Whilst not a huge incident in its own right, it is a timely reminder of the vulnerability of cloud-based apps. There is a widespread perception that the hosting of these services is so resilient that they do not experience outages. However, this is shown not to be the case by an analysis of public announcements about outages in popular internet services over the period 2009 to 2015 including:
- Twitter; and
Gunawi et al (2016) found a total of 597 unplanned outages across the 32 services that they studied; ie almost 3 outages per year for each service. Only 7 of the 32 services achieved 99.9% uptime, and 2 didn’t even achieve 99% uptime.

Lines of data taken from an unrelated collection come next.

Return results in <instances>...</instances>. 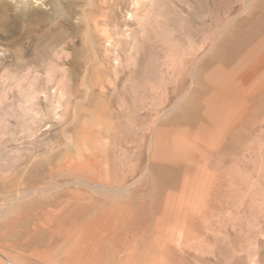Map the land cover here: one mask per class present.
<instances>
[{"label":"rangeland","instance_id":"1","mask_svg":"<svg viewBox=\"0 0 264 264\" xmlns=\"http://www.w3.org/2000/svg\"><path fill=\"white\" fill-rule=\"evenodd\" d=\"M249 1L156 0L148 28L162 32L153 47L134 0H0V264H264V93L233 118L224 105L240 110L248 94L237 75L222 78L232 68L221 59L224 36L250 12ZM85 9L97 28L87 30ZM158 17L168 24L157 27ZM191 26L203 28L196 39L185 34ZM256 50L238 73L261 63L264 44ZM215 51L219 59L202 72L214 85L202 100L215 98V119L178 122L194 102L179 99L178 69L189 59L190 72L196 56L202 64ZM63 76L67 94L55 105ZM90 159L106 160L104 174L127 189L114 197L96 188L92 198L107 205L74 212L68 198L85 187L69 172L51 177V168ZM155 163L192 168L177 176ZM122 166L132 171L124 179ZM22 179L42 181L38 192L19 193ZM31 201L40 205L21 207ZM131 231L138 255L128 259Z\"/></svg>","mask_w":264,"mask_h":264},{"label":"bare ground","instance_id":"2","mask_svg":"<svg viewBox=\"0 0 264 264\" xmlns=\"http://www.w3.org/2000/svg\"><path fill=\"white\" fill-rule=\"evenodd\" d=\"M92 1H94V0H92ZM102 1L104 3L108 2V0H102ZM133 3H134V6H135V13H137V15H138V11L144 10L143 16L142 15H141L142 17L140 16L141 19L138 18L139 25L141 26L142 35H144L143 38L154 40L152 42L153 43V47L157 46L159 44V40L158 39H159V37H161V32L162 31H159V29L161 30V27L159 29L158 28L155 29L154 34L150 33V31H152L151 29L153 28V25L150 26V27H152L151 29H149L150 27L148 28L149 20L151 19L153 13L155 14L158 11V8L156 6V4H157L156 0H134ZM91 4H94V2L90 3V5ZM249 11L250 12H248V14H245L247 16H245L244 18L239 19V20L237 18V20L235 21L236 23H234L235 25H233L234 29H232L231 32H228L226 34V36H224L225 37L223 39L224 40V43H223L224 46H223V48H221L223 50V56H222L221 59H222V62L224 64V67L225 68L226 67H232L230 72H224L223 73V75H222L223 80L228 81L229 78L231 77V75H234V76L237 75V77L240 79L241 85L244 86V88H245V93L248 94V97L247 96L246 97L245 96L242 97V100L245 102V104H243V108H240V110H239V108H237V106H233L232 104H231V107H232L231 109H229L228 106L224 105V108H226V110H227V115H232L233 118L234 117H239L242 114L248 113L249 112L248 108L251 106V104H253L257 99L259 101V98L264 93V56H262L263 60L261 61V63H258L257 66L253 67L248 72H246V73H238L236 71L237 70L236 67L241 61H245L246 59L251 58L255 54V52L257 51L256 49L259 46L264 44V0H254V3L252 5L250 4ZM83 14H84L83 15V20L85 21V24L87 26V30H93V29H95V28H97L99 26V24H100L99 18L98 17L97 18H93V16H91V11L90 10H86L85 9V12ZM129 14H130V17H135V14L133 12H130ZM240 16H242V15H240ZM136 17H138V16H136ZM153 17H152V19H153ZM212 18L215 21L214 15L212 16ZM154 22H155V25L157 27L166 24V22L161 21L159 19V17H158V19L156 18L154 20ZM219 28L220 27H218V29ZM167 29H169V27ZM218 29H216V30H218ZM184 31H185V34L189 38L196 39V36L200 32L203 31V28L201 26H199V28L196 29V28L191 26L190 28L186 27L184 29ZM225 31H226V29H225ZM215 32H213V33L215 34ZM163 33L165 34L166 32L163 31ZM130 34H131V32H130ZM205 37H203V38H205ZM221 37H222V35L220 36V38ZM130 38H132V42L134 41L133 44H135L136 43V37H134V33L131 35ZM220 38H218V39H220ZM111 39H112V36H109L108 42L110 44L112 43ZM220 40L222 41V38ZM256 40H258V42L256 43V47H253V49H251L248 52L247 48L253 42H255ZM152 43H150V44H152ZM166 43H168V42H166ZM202 43H203V41H202ZM216 43H217L216 47L214 45L215 48L218 47L217 46L218 42H216ZM198 46H200V45H198ZM211 46H213V44ZM132 47H133V45H132ZM195 49H196V47H195ZM219 49H218V51H219ZM195 53L196 52H192L191 54L194 55ZM199 53H200V51H199ZM214 53H215V55L213 54V57H211V58L209 57L210 59L208 58V60H206L202 64L199 63L200 58H197V56H196V59L194 58V60H192L193 62H195V66L192 69V71H190V72L187 70V69L190 68V66H188V68H186L188 62L191 61L189 59L184 60L183 64L178 69V72H177L178 74L176 76L177 77L176 78L177 79L176 80L177 86L181 87L182 90L185 89L184 92L183 91L181 92L182 94H181L179 99L182 100V101L185 100V99H187L188 101H191V100L194 101L192 104H189V105H187L184 108L185 112L189 111L188 115L183 113L186 116H184L182 114H178V115H176V117L173 118L175 120H178V122L181 121V122L187 123L190 126H195V125H197V123L205 122V121H212L213 119H215L214 113L212 112V110L210 108V103L213 102L215 100V98L210 96V97H208V99L205 102L202 100L204 95L207 94L209 90L214 89V85L213 84L209 83L208 85H206L207 84L206 83L207 80H206L205 77H203V73H202L204 71V69H206L207 67L211 66L212 64H214V62H216L219 59V53L216 52V51ZM216 53H218V54H216ZM220 54H222V53H220ZM165 55L168 56L167 54H165ZM115 59H116V61L114 62V68L117 69V67H119L118 64H119L120 61H119V57H116ZM170 69H167V70L165 69V71H171L172 69L171 70ZM174 71H172L171 73H173ZM66 75H65V77H68ZM161 75H162V79L163 80L166 79V77H169L168 76V72H167V75H166V73H163V71H162ZM169 75H170V73H169ZM11 76H13V75H11ZM189 77L191 78L190 80H189ZM65 81H66V79L64 78V76L58 81V85L60 86V91L58 93V99H56V102H55L56 104L55 105H57V103H60L61 102V98L65 97V95L67 94L66 91H65V87H66V82ZM150 90H154V87L151 86ZM55 92H54V94H55ZM75 92L76 91H74L71 94H75ZM235 115H237V116H235ZM227 125L228 124H225V129L227 128ZM105 161L103 159H90L89 161H87L84 164H76L75 161H71L68 165L64 164V165H59L57 168H53V167L51 168V173H50L51 177H54L56 175L64 176V175H66V173L69 172V173L75 175V177L79 178L80 179L79 182L81 181V183L85 187V190H82L81 192L73 193L71 195L72 197L68 198L69 199V203L66 204V207L68 209H70L71 211H74V212H82L83 213V212H88V211L92 212L91 210H93V209L100 210V207L102 208V207L106 206L107 202L106 201L103 202L101 198H99V199H93L92 198V194L90 192H92V191L94 192V189H96V188H99V189L103 190V192H105V191L106 192H110V194L112 196H114V197H118L119 195L121 196V194L124 196L123 193L126 191L128 184L122 185V184H125L126 181H125V183H124V181H123V183H120L121 184L120 186H117L116 185L117 183L114 184L115 180L111 179L109 176H106L104 174V172H103V166L105 164ZM99 167H100V169H98ZM152 168H154L156 170L173 171L177 176H180L182 171H189V170H191L192 167H191V165L189 163H186V164L175 163L173 165H170L168 163H155L154 166H152ZM129 170H130V168L128 170H125V166H122V171H123V173L121 172V174H123L122 179H124V177L127 175ZM131 172H129V173H131ZM120 177L121 176H119V178ZM41 182H38V184L32 185L29 181H26L25 179H22V180H16L15 185L17 186V190H18L19 193H22V192L24 193V192H27V191H32L33 192V191H37V190H35V188H36L37 185H40L39 183H41ZM24 184H25V186H24ZM37 189H39V188H37ZM65 189H67V188H65ZM59 190H61V189H59ZM97 191H98V189H97ZM99 192L101 193V191H99ZM68 193H67V196H68ZM130 193L131 192H128V194H130ZM28 194H29V192H28ZM136 194H137V192H136ZM64 195H65V193H64ZM96 196H98V195H96ZM60 198H63V197H60ZM72 198H73V200H71ZM116 201H118V200H116ZM49 204L51 206H55V208L59 206V202L57 200H53ZM33 205H36V206L38 205L39 206L40 203H36V202L31 201V202H29L27 204L25 203L21 207L28 209L29 207H31ZM60 210H61V208H60ZM92 217H94V216H92ZM92 217L89 216V219H92ZM131 232H132V235L134 236V238H133V241L129 245V247L127 249V252H126V255H128V259L138 255V252H137L138 249L135 247V245H136L135 242L137 241L136 232H133V231H131ZM86 237H87V235H86ZM158 245H160V244H158ZM158 245H157V248H156L157 250L160 247ZM143 252H145V251H143ZM163 253H166V249H162V254ZM142 256H143V253L141 255H139V257H142ZM154 256H156V250H152L151 254L147 255L146 257L148 259V258H152Z\"/></svg>","mask_w":264,"mask_h":264},{"label":"clouds","instance_id":"3","mask_svg":"<svg viewBox=\"0 0 264 264\" xmlns=\"http://www.w3.org/2000/svg\"><path fill=\"white\" fill-rule=\"evenodd\" d=\"M44 0H32L33 6H43Z\"/></svg>","mask_w":264,"mask_h":264}]
</instances>
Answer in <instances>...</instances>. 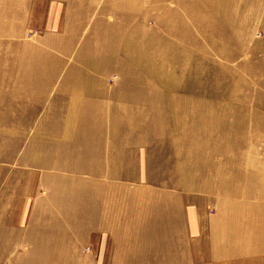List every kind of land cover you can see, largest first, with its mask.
I'll return each mask as SVG.
<instances>
[{"label": "rangeland", "instance_id": "1", "mask_svg": "<svg viewBox=\"0 0 264 264\" xmlns=\"http://www.w3.org/2000/svg\"><path fill=\"white\" fill-rule=\"evenodd\" d=\"M251 167L264 0H0V264H264Z\"/></svg>", "mask_w": 264, "mask_h": 264}, {"label": "bare ground", "instance_id": "2", "mask_svg": "<svg viewBox=\"0 0 264 264\" xmlns=\"http://www.w3.org/2000/svg\"><path fill=\"white\" fill-rule=\"evenodd\" d=\"M219 4V3H218ZM156 54V53H155ZM157 55V54H156ZM243 160H241L242 162ZM244 162H242V165H248V164H243ZM251 165V164H250ZM245 167V166H244ZM253 167H251L249 170V179L253 180L255 188L253 187H248L245 188L244 190H241L240 195L242 197H248V198H256L258 201H261V199H264V173L260 172L258 169H254L252 170ZM247 170V171H248ZM251 170V171H250ZM245 174V173H244ZM228 176V175H226ZM239 177H243V174L241 172V174H239ZM227 178V177H226ZM219 179V178H218ZM224 179V178H223ZM215 181H218L215 179ZM259 227L261 229L264 230V225L263 224H259ZM259 241L261 242V245L258 247L259 250L264 251V236L261 234H259L258 236ZM258 241V240H257ZM232 251V250H231ZM233 252V251H232Z\"/></svg>", "mask_w": 264, "mask_h": 264}, {"label": "crops", "instance_id": "3", "mask_svg": "<svg viewBox=\"0 0 264 264\" xmlns=\"http://www.w3.org/2000/svg\"><path fill=\"white\" fill-rule=\"evenodd\" d=\"M186 210L187 211H186L185 214L187 215V222L189 224V229L191 231L190 233L192 235H195V233L197 232V230H198V232H200V225H199L200 219H199V215L196 214L195 211L192 210L190 207H188ZM188 210H191V213ZM99 229H101V227ZM97 237L98 238H96L95 240H100L101 243H102V238L105 237V232L98 233ZM106 238H108V237H106Z\"/></svg>", "mask_w": 264, "mask_h": 264}]
</instances>
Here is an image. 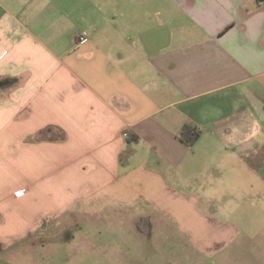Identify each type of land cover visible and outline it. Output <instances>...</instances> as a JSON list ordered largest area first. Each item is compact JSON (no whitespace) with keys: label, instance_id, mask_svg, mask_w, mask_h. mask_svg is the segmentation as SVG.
<instances>
[{"label":"crops","instance_id":"obj_1","mask_svg":"<svg viewBox=\"0 0 264 264\" xmlns=\"http://www.w3.org/2000/svg\"><path fill=\"white\" fill-rule=\"evenodd\" d=\"M263 135L264 0H0V241L106 202L232 240L200 206Z\"/></svg>","mask_w":264,"mask_h":264},{"label":"rangeland","instance_id":"obj_2","mask_svg":"<svg viewBox=\"0 0 264 264\" xmlns=\"http://www.w3.org/2000/svg\"><path fill=\"white\" fill-rule=\"evenodd\" d=\"M259 142L261 159L230 157L220 169L223 182L200 206L225 227L241 230L232 240L225 232L221 242L214 241L221 235L206 227V241L192 247L169 217L106 202L99 210L86 207L49 219L52 228L40 225L0 241V264H264V135Z\"/></svg>","mask_w":264,"mask_h":264},{"label":"trees","instance_id":"obj_3","mask_svg":"<svg viewBox=\"0 0 264 264\" xmlns=\"http://www.w3.org/2000/svg\"><path fill=\"white\" fill-rule=\"evenodd\" d=\"M196 138V132L191 131V126H185L184 131L182 133V140L184 141V143L191 147L193 146Z\"/></svg>","mask_w":264,"mask_h":264}]
</instances>
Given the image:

It would appear then that the idea of “five-nines uptime” (less than 5 minutes of downtime per year) is still some way off! It must also be remembered that this only includes outages that were reported in the media.
Awareness of the reliability of the cloud is of increasing importance as organisations move towards cloud-based hosting of their critical corporate systems. Whilst it obviates the need for traditional IT DR planning, moving to the cloud certainly does not guarantee 100% uptime.